Liebaus (1987: 141) vernichtendes Urteil zu Oevermanns sozialisatorischem Ansatz kann
sogar noch um den Vorwurf der vielen ‚Hilfskonstruktionen’ zu Ehrenrettung seiner Theorie
(z.B. die Neugier des Kindes als Äquivalent zu asymmetrischen Therapeut-KlientBeziehung) ergänzt werden. Oder, wenn man es lieber in der aktuell bevorzugten
denglischen Variante hören möchte: „Die Trennung von ‚logic of discovery’ und ‚logic of
verification’ wird (…) zurückgenommen“ (Reichertz 2002: 138). Liebau (1987: 141)
missfällt an Oevermanns Ansatz seine hermetische Geschlossenheit, die sich seines
Erachtens nicht mit dem Hohelied auf die Autonomie der Subjekte verträgt. Reichertz (2002:
123, Fußnote) kritisiert bei Oevermanns Übertragung der ‚objektiv’-hermeneutischen
Forschungsergebnisse auf die konkrete Lebenspraxis, v.a. dass von einer Textanalyse nicht
einfach auf ‚die’ Lebenspraxis kurzgeschlossen werden könne. Auch wenn Reichertz (2002:
140f) die vernichtenden Ergebnisse Bocks bei einer Konfrontation der ‚objektiv’hermeneutischen Analyse mit empirisch-wissenschaftlichen Gütekriterien nicht sehr
überraschen, ist doch zumindest die Frage berechtigt, ob nicht die in qualitativen
Forschungsdesigns üblichen Äquivalente (z.B. Interraterreliabilitäten) auch dort Gültigkeit
beanspruchen dürften. Bock (1984, zitiert nach Reichertz 2002: 141) kommt zu folgender
Beurteilung der ‚Objektiven’-Hermeneutik:
„Die theoretische Grundlegung (…) ist unvollständig (…), die Methodologie ist
aporetisch (…), und die Explikationen selbst sind ohne soziologische Relevanz“.

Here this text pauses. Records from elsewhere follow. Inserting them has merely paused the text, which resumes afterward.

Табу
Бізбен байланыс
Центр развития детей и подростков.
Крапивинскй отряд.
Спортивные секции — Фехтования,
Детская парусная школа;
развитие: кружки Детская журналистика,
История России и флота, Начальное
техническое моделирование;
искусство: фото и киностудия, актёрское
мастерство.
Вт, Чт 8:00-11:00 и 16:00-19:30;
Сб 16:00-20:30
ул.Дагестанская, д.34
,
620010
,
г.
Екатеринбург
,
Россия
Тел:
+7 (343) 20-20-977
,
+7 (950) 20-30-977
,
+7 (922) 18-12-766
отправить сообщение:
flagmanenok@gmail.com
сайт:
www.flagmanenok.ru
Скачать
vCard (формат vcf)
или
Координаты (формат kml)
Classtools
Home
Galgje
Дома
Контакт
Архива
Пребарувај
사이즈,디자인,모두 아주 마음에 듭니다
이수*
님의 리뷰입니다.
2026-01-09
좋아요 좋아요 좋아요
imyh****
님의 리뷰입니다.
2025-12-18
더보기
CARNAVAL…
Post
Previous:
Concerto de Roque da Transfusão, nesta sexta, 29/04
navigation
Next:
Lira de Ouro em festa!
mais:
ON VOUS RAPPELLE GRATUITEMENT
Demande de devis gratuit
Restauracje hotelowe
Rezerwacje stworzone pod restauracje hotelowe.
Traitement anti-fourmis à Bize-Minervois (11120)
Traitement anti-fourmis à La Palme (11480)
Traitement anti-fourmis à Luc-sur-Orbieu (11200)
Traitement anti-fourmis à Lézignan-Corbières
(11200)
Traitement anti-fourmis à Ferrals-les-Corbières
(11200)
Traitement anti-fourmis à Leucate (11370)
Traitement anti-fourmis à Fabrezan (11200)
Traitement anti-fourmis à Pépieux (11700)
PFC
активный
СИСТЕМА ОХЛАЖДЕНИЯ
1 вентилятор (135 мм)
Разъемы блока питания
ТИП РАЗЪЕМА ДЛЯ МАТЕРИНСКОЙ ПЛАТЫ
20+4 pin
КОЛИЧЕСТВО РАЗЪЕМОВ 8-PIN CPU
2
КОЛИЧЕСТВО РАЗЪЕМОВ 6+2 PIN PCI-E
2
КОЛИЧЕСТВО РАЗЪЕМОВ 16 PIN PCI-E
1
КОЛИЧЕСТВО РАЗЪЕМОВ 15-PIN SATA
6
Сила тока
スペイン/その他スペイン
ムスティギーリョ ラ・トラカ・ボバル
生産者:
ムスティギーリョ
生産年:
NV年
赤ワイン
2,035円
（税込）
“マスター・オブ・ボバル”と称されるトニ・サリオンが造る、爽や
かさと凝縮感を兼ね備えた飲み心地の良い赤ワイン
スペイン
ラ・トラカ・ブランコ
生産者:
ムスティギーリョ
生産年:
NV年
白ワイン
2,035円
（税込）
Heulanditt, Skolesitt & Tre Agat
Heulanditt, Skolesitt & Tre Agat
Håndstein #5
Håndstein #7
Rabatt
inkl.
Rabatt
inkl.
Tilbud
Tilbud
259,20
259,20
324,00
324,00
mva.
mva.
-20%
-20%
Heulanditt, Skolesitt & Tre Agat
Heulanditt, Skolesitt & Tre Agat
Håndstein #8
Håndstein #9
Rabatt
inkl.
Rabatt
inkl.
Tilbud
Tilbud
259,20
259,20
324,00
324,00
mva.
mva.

Auch wenn man diese radikale Perspektive nicht teilen muss, lassen sich theoretische
Inkonsistenzen und Brückenkonstruktionen in Oevermanns Theorie nicht von der Hand
weisen - insbesondere in seinen pädagogischen Konzeptionen. Liebau (1987) geht sehr
wertschätzend mit der theoretischen Begriffsbestimmung von Oevermanns um, weist aber
ebenso auf deren Schwächen hin und räumt Bourdieu quantitativ und qualitativ in seinem
Theorienvergleich einen größeren Platz ein - vielleicht nicht ohne Grund. Reichertz (2002:
141) ist – strenggenommen – in seinem Urteil über die objektive Methodologie deutlicher
radikaler, wenn er sie in Zusammenhang mit ‚Sektenbildung’ bring. Anlass für diese
Zuordnung bietet die starke Personenorientierung in diesem methodischen Zugang und die
Tatsache, dass Oevermann eine strukturierte und strukturierende Einführung in die
‚Objektive’ Hermeneutik bisher vermissen lässt (vgl. ebd.: 140). Dies wurde bereits von
Liebau festgestellt (vgl. Liebau 1987: 20) und birgt die Gefahr kein kohärentes Bild der
theoretischen und praktischen Implikationen der oevermannschen Theorie zu erhalten.
24
Will man das Habituskonzept von Bourdieu tatsächlich in die Professionalisierungstheorie
von Oevermann überführen, dann ist eine theoretische (und empirische!) Adaption
notwendig. In der Studie von Müller und Becker-Lenz wurde mit der Methode der objektiv
hermeneutischen Sequenzanalyse gearbeitet (vgl. Müller/ Becker-Lenz 2008: 30). Eine so
komplexe Methode (oder gar ‚Kunstlehre’), wie die Sequenzanalyse sollte allerdings mindestens exemplarisch - verdeutlicht werden, will man dem Anspruch an konsensueller
Validierung von ‚Texten’ wirklich gerecht werden. Dies ist umso stärker angezeigt, wenn
man daraus eine historisch-aktualisierte Normalitätsfolie für Soziale Arbeit entwickeln will.